Summary of inherited arrhythmias reported in humans (Offerhaus et al, 2020)
Treatment of ventricular arrhythmia centres on manipulation of the myocardial action potential, but it is important to consider that anti-arrhythmic treatment can also precipitate or exacerbate arrhythmias and must be considered carefully. Although the aim of therapy is to reduce the incidence and complexity of ventricular arrhythmias, there is no strong evidence that this reduces an individual's risk of sudden death. In this case, the authors' elected to treat with the combination of mexiletine (Class IB) and sotalol (Class III) as described in German shepherd dogs (Gelzer et al, 2010). Class I anti-arrhythmic drugs are sodium channel blockers that slow the rapid phase 0 depolarisation of the action potential, ultimately slowing the speed of cell-to-cell conduction. The class IB anti-arrhythmic drugs, such as lidocaine or mexiletine, slightly shorten the action potential duration, whereas class IA agents will lengthen it. Sotalol is a class III antiarrhythmic, blocking K+ channels involved in repolarisation, which leads to prolongation of the action potential. It also has non-selective beta-blocker effects. The combination of mexiletine and sotalol may be synergistic and superior in controlling ventricular arrhythmias caused by triggered activity, particularly early after depolarisations (Gelzer et al, 2010).

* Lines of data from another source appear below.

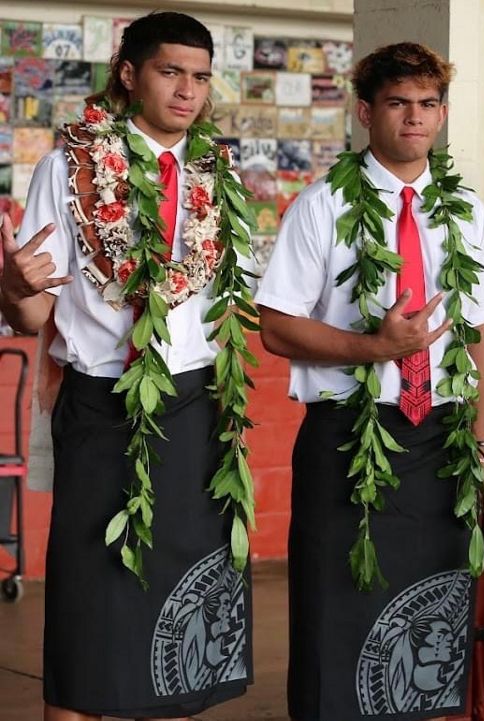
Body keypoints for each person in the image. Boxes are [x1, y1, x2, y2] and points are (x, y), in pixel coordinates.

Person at [0, 12, 253, 720]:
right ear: (129, 73)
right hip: (103, 408)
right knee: (90, 609)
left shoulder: (219, 173)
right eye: (171, 71)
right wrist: (15, 287)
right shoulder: (71, 165)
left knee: (180, 610)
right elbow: (32, 317)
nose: (188, 91)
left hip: (199, 407)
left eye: (200, 77)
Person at [254, 42, 484, 721]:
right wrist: (374, 347)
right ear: (366, 111)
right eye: (399, 103)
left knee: (430, 615)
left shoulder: (463, 212)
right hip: (348, 435)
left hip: (442, 439)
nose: (415, 118)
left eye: (429, 104)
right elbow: (277, 324)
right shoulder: (321, 206)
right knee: (335, 610)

The addition of magnesium was instigated on the suspicion that the ventricular arrhythmias were pause-dependent. Magnesium shortens the action potential duration and can be protective against early after depolarisations (Bailie et al, 1988). Serum magnesium was normal on biochemistry (0.832 mmol/L; reference range: 0.7–1.0 mmol/L), but as an intracellular ion, serum levels may not reflect intracellular concentrations.

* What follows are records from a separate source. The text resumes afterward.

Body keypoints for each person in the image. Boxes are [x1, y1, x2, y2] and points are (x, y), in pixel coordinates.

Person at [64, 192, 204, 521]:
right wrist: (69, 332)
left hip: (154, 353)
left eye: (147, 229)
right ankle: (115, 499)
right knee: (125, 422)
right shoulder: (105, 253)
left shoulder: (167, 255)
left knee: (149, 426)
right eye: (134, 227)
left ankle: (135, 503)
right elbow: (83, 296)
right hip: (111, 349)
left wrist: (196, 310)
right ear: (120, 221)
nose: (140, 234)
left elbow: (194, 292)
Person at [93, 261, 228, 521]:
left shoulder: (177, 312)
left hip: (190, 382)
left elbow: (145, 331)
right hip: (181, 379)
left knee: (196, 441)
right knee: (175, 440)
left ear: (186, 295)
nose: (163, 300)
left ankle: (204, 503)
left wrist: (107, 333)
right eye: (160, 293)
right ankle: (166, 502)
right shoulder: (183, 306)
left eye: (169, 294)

Based on the wide day-to-day variability in incidence and complexity of ventricular arrhythmias reported, the changes in the number and complexity of ventricular arrhythmias over time did not reach a threshold that convincingly demonstrated successful therapeutic intervention in this case. However, the trend towards reduced incidence of ventricular tachycardia may be relevant (Figure 5). Additionally, the most recent ambulatory electrocardiogram did not demonstrate any pause-dependence, and therefore, does not provide further support for early after depolarisations as the underlying mechanism. Whether this represents variability, differing mechanisms over time or the impact of therapy is unknown.
Conclusions
This case describes the approach to, and management of, ventricular arrhythmias in a juvenile Dachshund. Based on signalment, electrocardiographic findings and exclusion of other possible differentials, a genetic mutation resulting in a channelopathy was suspected as the cause of this arrhythmia. This diagnosis cannot be definitive without genetic testing in a larger cohort of affected dogs, and to the authors knowledge, there are no other reports of juvenile ventricular arrhythmias in this breed.